Text excerpt:
The months leading up to the sale of a company are intense for the seller(s) and their team of managers and professionals. Creating the Financial Model, writing the Confidential Information Memorandum, preparing a Buyers List, talking with potential buyers, responding to due diligence requests, executing a Letter of Intent, negotiating a purchase agreement, and finally closing the sale − require an immense amount of focus and energy on the part of all team members.

However, long before the sale process starts, sellers should focus on the tax treatment of a future sale and take actions in advance to optimize after-tax proceeds. If not, sellers can be unpleasantly surprised by the amount of federal, state, and local tax liability that might be incurred when their business is sold.

While we do not offer tax advice, we can point out examples of surprises that our clients had to deal with over the 21 years selling companies because they did not plan well in advance of selling:

  • Low Basis: large gains resulting in a much higher tax obligation than expected.
  • Domicile: claims from another state, other than the seller’s primary residence, asserting domiciled-based taxes.

[Dataset items]
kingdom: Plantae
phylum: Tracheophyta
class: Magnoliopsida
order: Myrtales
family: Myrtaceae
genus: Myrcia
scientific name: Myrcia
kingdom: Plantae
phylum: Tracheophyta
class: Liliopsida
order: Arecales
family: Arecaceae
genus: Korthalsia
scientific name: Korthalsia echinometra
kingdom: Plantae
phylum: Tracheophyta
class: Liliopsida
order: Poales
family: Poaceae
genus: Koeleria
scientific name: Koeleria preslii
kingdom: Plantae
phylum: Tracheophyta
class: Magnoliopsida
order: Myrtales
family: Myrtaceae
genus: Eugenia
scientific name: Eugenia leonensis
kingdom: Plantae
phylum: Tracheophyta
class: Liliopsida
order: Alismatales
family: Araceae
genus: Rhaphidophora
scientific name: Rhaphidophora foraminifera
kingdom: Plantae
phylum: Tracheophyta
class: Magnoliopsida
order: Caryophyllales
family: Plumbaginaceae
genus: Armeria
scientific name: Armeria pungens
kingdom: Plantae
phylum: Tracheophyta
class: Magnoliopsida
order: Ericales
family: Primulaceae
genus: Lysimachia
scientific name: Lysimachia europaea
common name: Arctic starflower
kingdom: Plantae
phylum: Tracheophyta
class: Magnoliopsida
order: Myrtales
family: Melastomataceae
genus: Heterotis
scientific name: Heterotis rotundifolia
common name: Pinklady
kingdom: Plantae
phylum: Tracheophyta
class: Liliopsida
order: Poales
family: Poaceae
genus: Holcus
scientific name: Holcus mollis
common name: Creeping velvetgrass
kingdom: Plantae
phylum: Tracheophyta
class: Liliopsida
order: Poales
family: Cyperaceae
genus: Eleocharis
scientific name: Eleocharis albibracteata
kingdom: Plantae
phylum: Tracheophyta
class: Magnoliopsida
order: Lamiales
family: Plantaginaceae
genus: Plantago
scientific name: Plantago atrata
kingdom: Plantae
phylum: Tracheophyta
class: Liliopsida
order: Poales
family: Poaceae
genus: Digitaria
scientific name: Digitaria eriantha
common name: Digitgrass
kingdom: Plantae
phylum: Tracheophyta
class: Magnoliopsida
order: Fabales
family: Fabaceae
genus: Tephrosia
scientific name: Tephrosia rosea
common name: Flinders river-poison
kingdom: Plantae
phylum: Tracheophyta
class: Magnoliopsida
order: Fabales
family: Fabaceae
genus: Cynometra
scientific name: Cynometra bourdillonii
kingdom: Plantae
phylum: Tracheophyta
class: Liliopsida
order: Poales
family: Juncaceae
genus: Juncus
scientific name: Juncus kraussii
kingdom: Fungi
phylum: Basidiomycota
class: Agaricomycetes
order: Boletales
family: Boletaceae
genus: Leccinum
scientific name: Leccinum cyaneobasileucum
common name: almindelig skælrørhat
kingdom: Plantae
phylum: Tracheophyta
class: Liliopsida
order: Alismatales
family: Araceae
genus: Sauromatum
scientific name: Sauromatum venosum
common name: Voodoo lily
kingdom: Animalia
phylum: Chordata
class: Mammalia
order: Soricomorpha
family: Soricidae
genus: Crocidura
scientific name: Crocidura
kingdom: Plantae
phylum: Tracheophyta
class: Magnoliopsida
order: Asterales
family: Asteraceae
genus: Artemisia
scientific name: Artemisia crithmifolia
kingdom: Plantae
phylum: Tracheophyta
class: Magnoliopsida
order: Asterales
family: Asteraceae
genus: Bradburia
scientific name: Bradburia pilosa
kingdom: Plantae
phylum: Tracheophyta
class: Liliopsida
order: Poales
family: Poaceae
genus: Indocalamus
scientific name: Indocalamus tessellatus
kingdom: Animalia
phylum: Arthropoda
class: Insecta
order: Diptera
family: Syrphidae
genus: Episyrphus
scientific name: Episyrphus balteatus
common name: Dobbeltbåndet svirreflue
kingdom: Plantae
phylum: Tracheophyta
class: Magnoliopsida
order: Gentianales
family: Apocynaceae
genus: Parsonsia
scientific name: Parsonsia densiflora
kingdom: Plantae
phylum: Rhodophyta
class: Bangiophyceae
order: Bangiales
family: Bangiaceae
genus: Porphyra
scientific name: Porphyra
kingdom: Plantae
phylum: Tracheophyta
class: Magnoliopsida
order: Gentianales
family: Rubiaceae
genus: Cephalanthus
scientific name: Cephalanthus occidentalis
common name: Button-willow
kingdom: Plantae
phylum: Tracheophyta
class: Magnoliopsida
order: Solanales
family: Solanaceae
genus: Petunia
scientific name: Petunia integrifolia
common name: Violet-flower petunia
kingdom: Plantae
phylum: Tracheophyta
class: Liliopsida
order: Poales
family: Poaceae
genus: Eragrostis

Tasks:
(1) From the passage on selling a company, transcribe the text from "While we do" up to and including "obligation than expected.".
(2) Answer these questions using the passage on selling a company.
(a) Over how many years does the firm say it has been selling companies?
(b) What levels of tax liability does the passage say can surprise sellers?
(c) According to the passage, what does a low basis result in?

Response list:
(1)
While we do not offer tax advice, we can point out examples of surprises that our clients had to deal with over the 21 years selling companies because they did not plan well in advance of selling:

  • Low Basis: large gains resulting in a much higher tax obligation than expected.

(2)
(a) 21 years.
(b) Federal, state, and local tax liability.
(c) Large gains resulting in a much higher tax obligation than expected.